Nellie Pennington put down her embroidery and rose. This wouldn’t do.
“Jane,” she said laughing. “You make me wild with envy. You’re a person to whom all sorts of interesting things are always happening. And now I hear you’re engaged to Coleman Van Duyn. Come, child, sit here and tell me all about it.”
“It’s not true. I’m very flattered, of course, but——”
“You’d better admit it. Nina won’t tell, will you, Nina?”
But Miss Jaffray had risen and was drawing on her gloves.
“Oh, no. I wouldn’t tell.

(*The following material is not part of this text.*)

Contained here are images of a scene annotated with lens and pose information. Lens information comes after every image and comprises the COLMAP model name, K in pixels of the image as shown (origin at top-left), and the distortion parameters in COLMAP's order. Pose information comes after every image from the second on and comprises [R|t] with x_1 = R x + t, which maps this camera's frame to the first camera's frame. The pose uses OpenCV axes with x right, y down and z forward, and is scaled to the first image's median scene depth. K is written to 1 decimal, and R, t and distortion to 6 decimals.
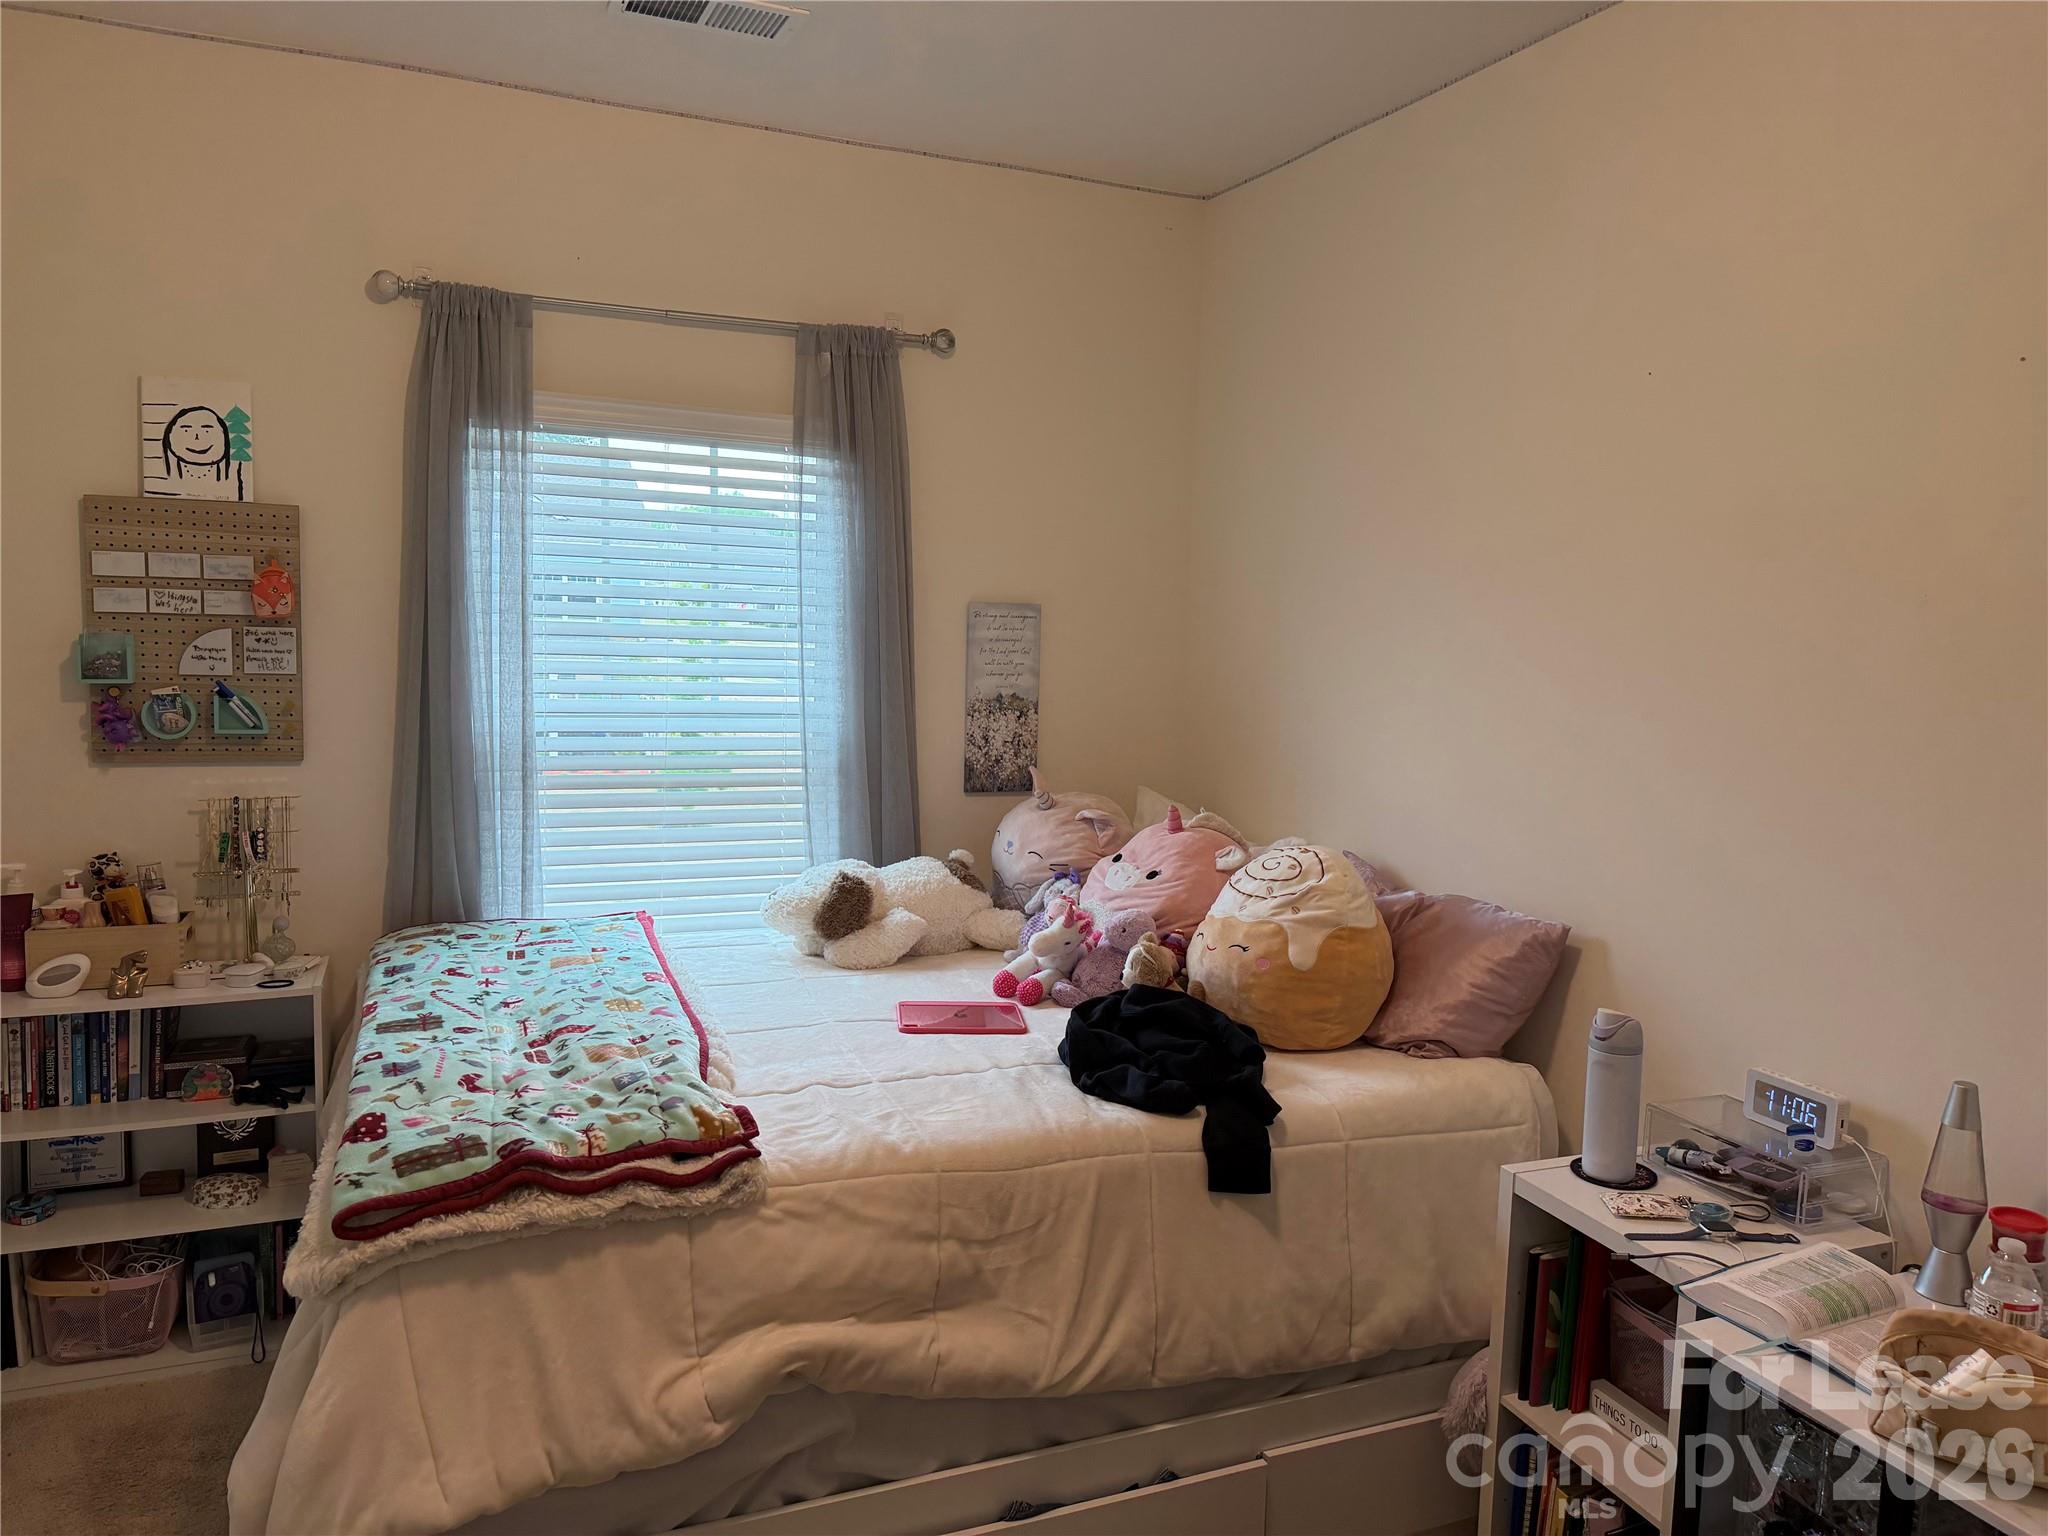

Besides—you know I don’t believe it.” She glanced at the clock, and brushed a speck from her sleeve.
[189]
“I think I’ll be going on,” she said. “Good-by, Jane. Nellie, I’ll see you at the ‘Pot and Kettle,’ won’t I?” and went out of the room.
Mrs. Pennington followed her to the upper landing and when she had gone, returned thoughtfully to the room.